“A distributed system is one in which the failure of a computer you didn’t even know existed can render your own computer unusable.”
As with multithreading, the general concepts of distributed computing are decades old. The Internet, for instance, can be characterized as a distributed computing system. Leslie Lamport introduced distributed timestamps in 1978. However, the past two decades have brought these techniques to new heights with massively parallel supercomputers (such as Cray Titan or IBM BlueGene) and grid computing (Berkeley Open Infrastructure for Network Computing (BOINC), Folding@home, Great Internet Mersenne Prime Search (GIMPS)). Furthermore, the domains of parallel and distributed computing remain key areas of computer science research. This chapter provides an introduction to key results and concepts in these areas, providing a foundation for interested readers to pursue more advanced study.
Chapter Objectives
In this chapter, we will address the following instructional objectives:
The principles of concurrency and synchronization can apply to a wide variety of systems. In particular, throughout most of the history of computing, most systems implemented multiprogramming in the software (the operating system) to improve utilization on a processor that was capability of one task at a time.

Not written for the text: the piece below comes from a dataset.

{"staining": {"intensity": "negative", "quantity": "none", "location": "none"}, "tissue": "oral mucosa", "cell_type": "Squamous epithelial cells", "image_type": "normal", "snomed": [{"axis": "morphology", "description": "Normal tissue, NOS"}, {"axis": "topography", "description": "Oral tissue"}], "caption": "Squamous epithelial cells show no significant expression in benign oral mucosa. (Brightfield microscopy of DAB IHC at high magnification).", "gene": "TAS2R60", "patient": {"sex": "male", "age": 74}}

In recent years, there has been an increasing focus on and adoption of hardware capable of parallel execution units. The ability to exploit parallelism on modern hardware makes it possible to achieve significant gains in the speed of computing.
The benefits of parallelism, however, are not automatic and unlimited. Creating software that can take full advantage of hardware support for parallelism requires careful design and implementation. Some algorithms simply cannot be executed in parallel; for algorithms that can be parallelized, the code must be properly structured to account for the nondeterministic nature of the timing that can arise. Furthermore, even if the algorithm can be parallelized, there are theoretical and practical limits to how much the speed can be improved. In this chapter, we will explore these issues, strategies, and limits of parallelism.
In addition to parallelism on a single computer, we can link a larger collection of distributed systems of independent computers. The goal of distributed systems is to link many computers together, executing coordinated software to accomplish a single, larger goal. Distributed computing involves confronting the challenge of unexpected and intermittent failures of nodes in the system. As an introduction to this area of computing, we will explore how computer scientists have addressed three well-known challenges in distributed computing: communicating the timing of events, achieving an agreement — known as consensus — on the state of the system, and storing data so that it can still be accessed when nodes fail. Readers who find these topics of interest should explore the recommended readings at the end of the chapter.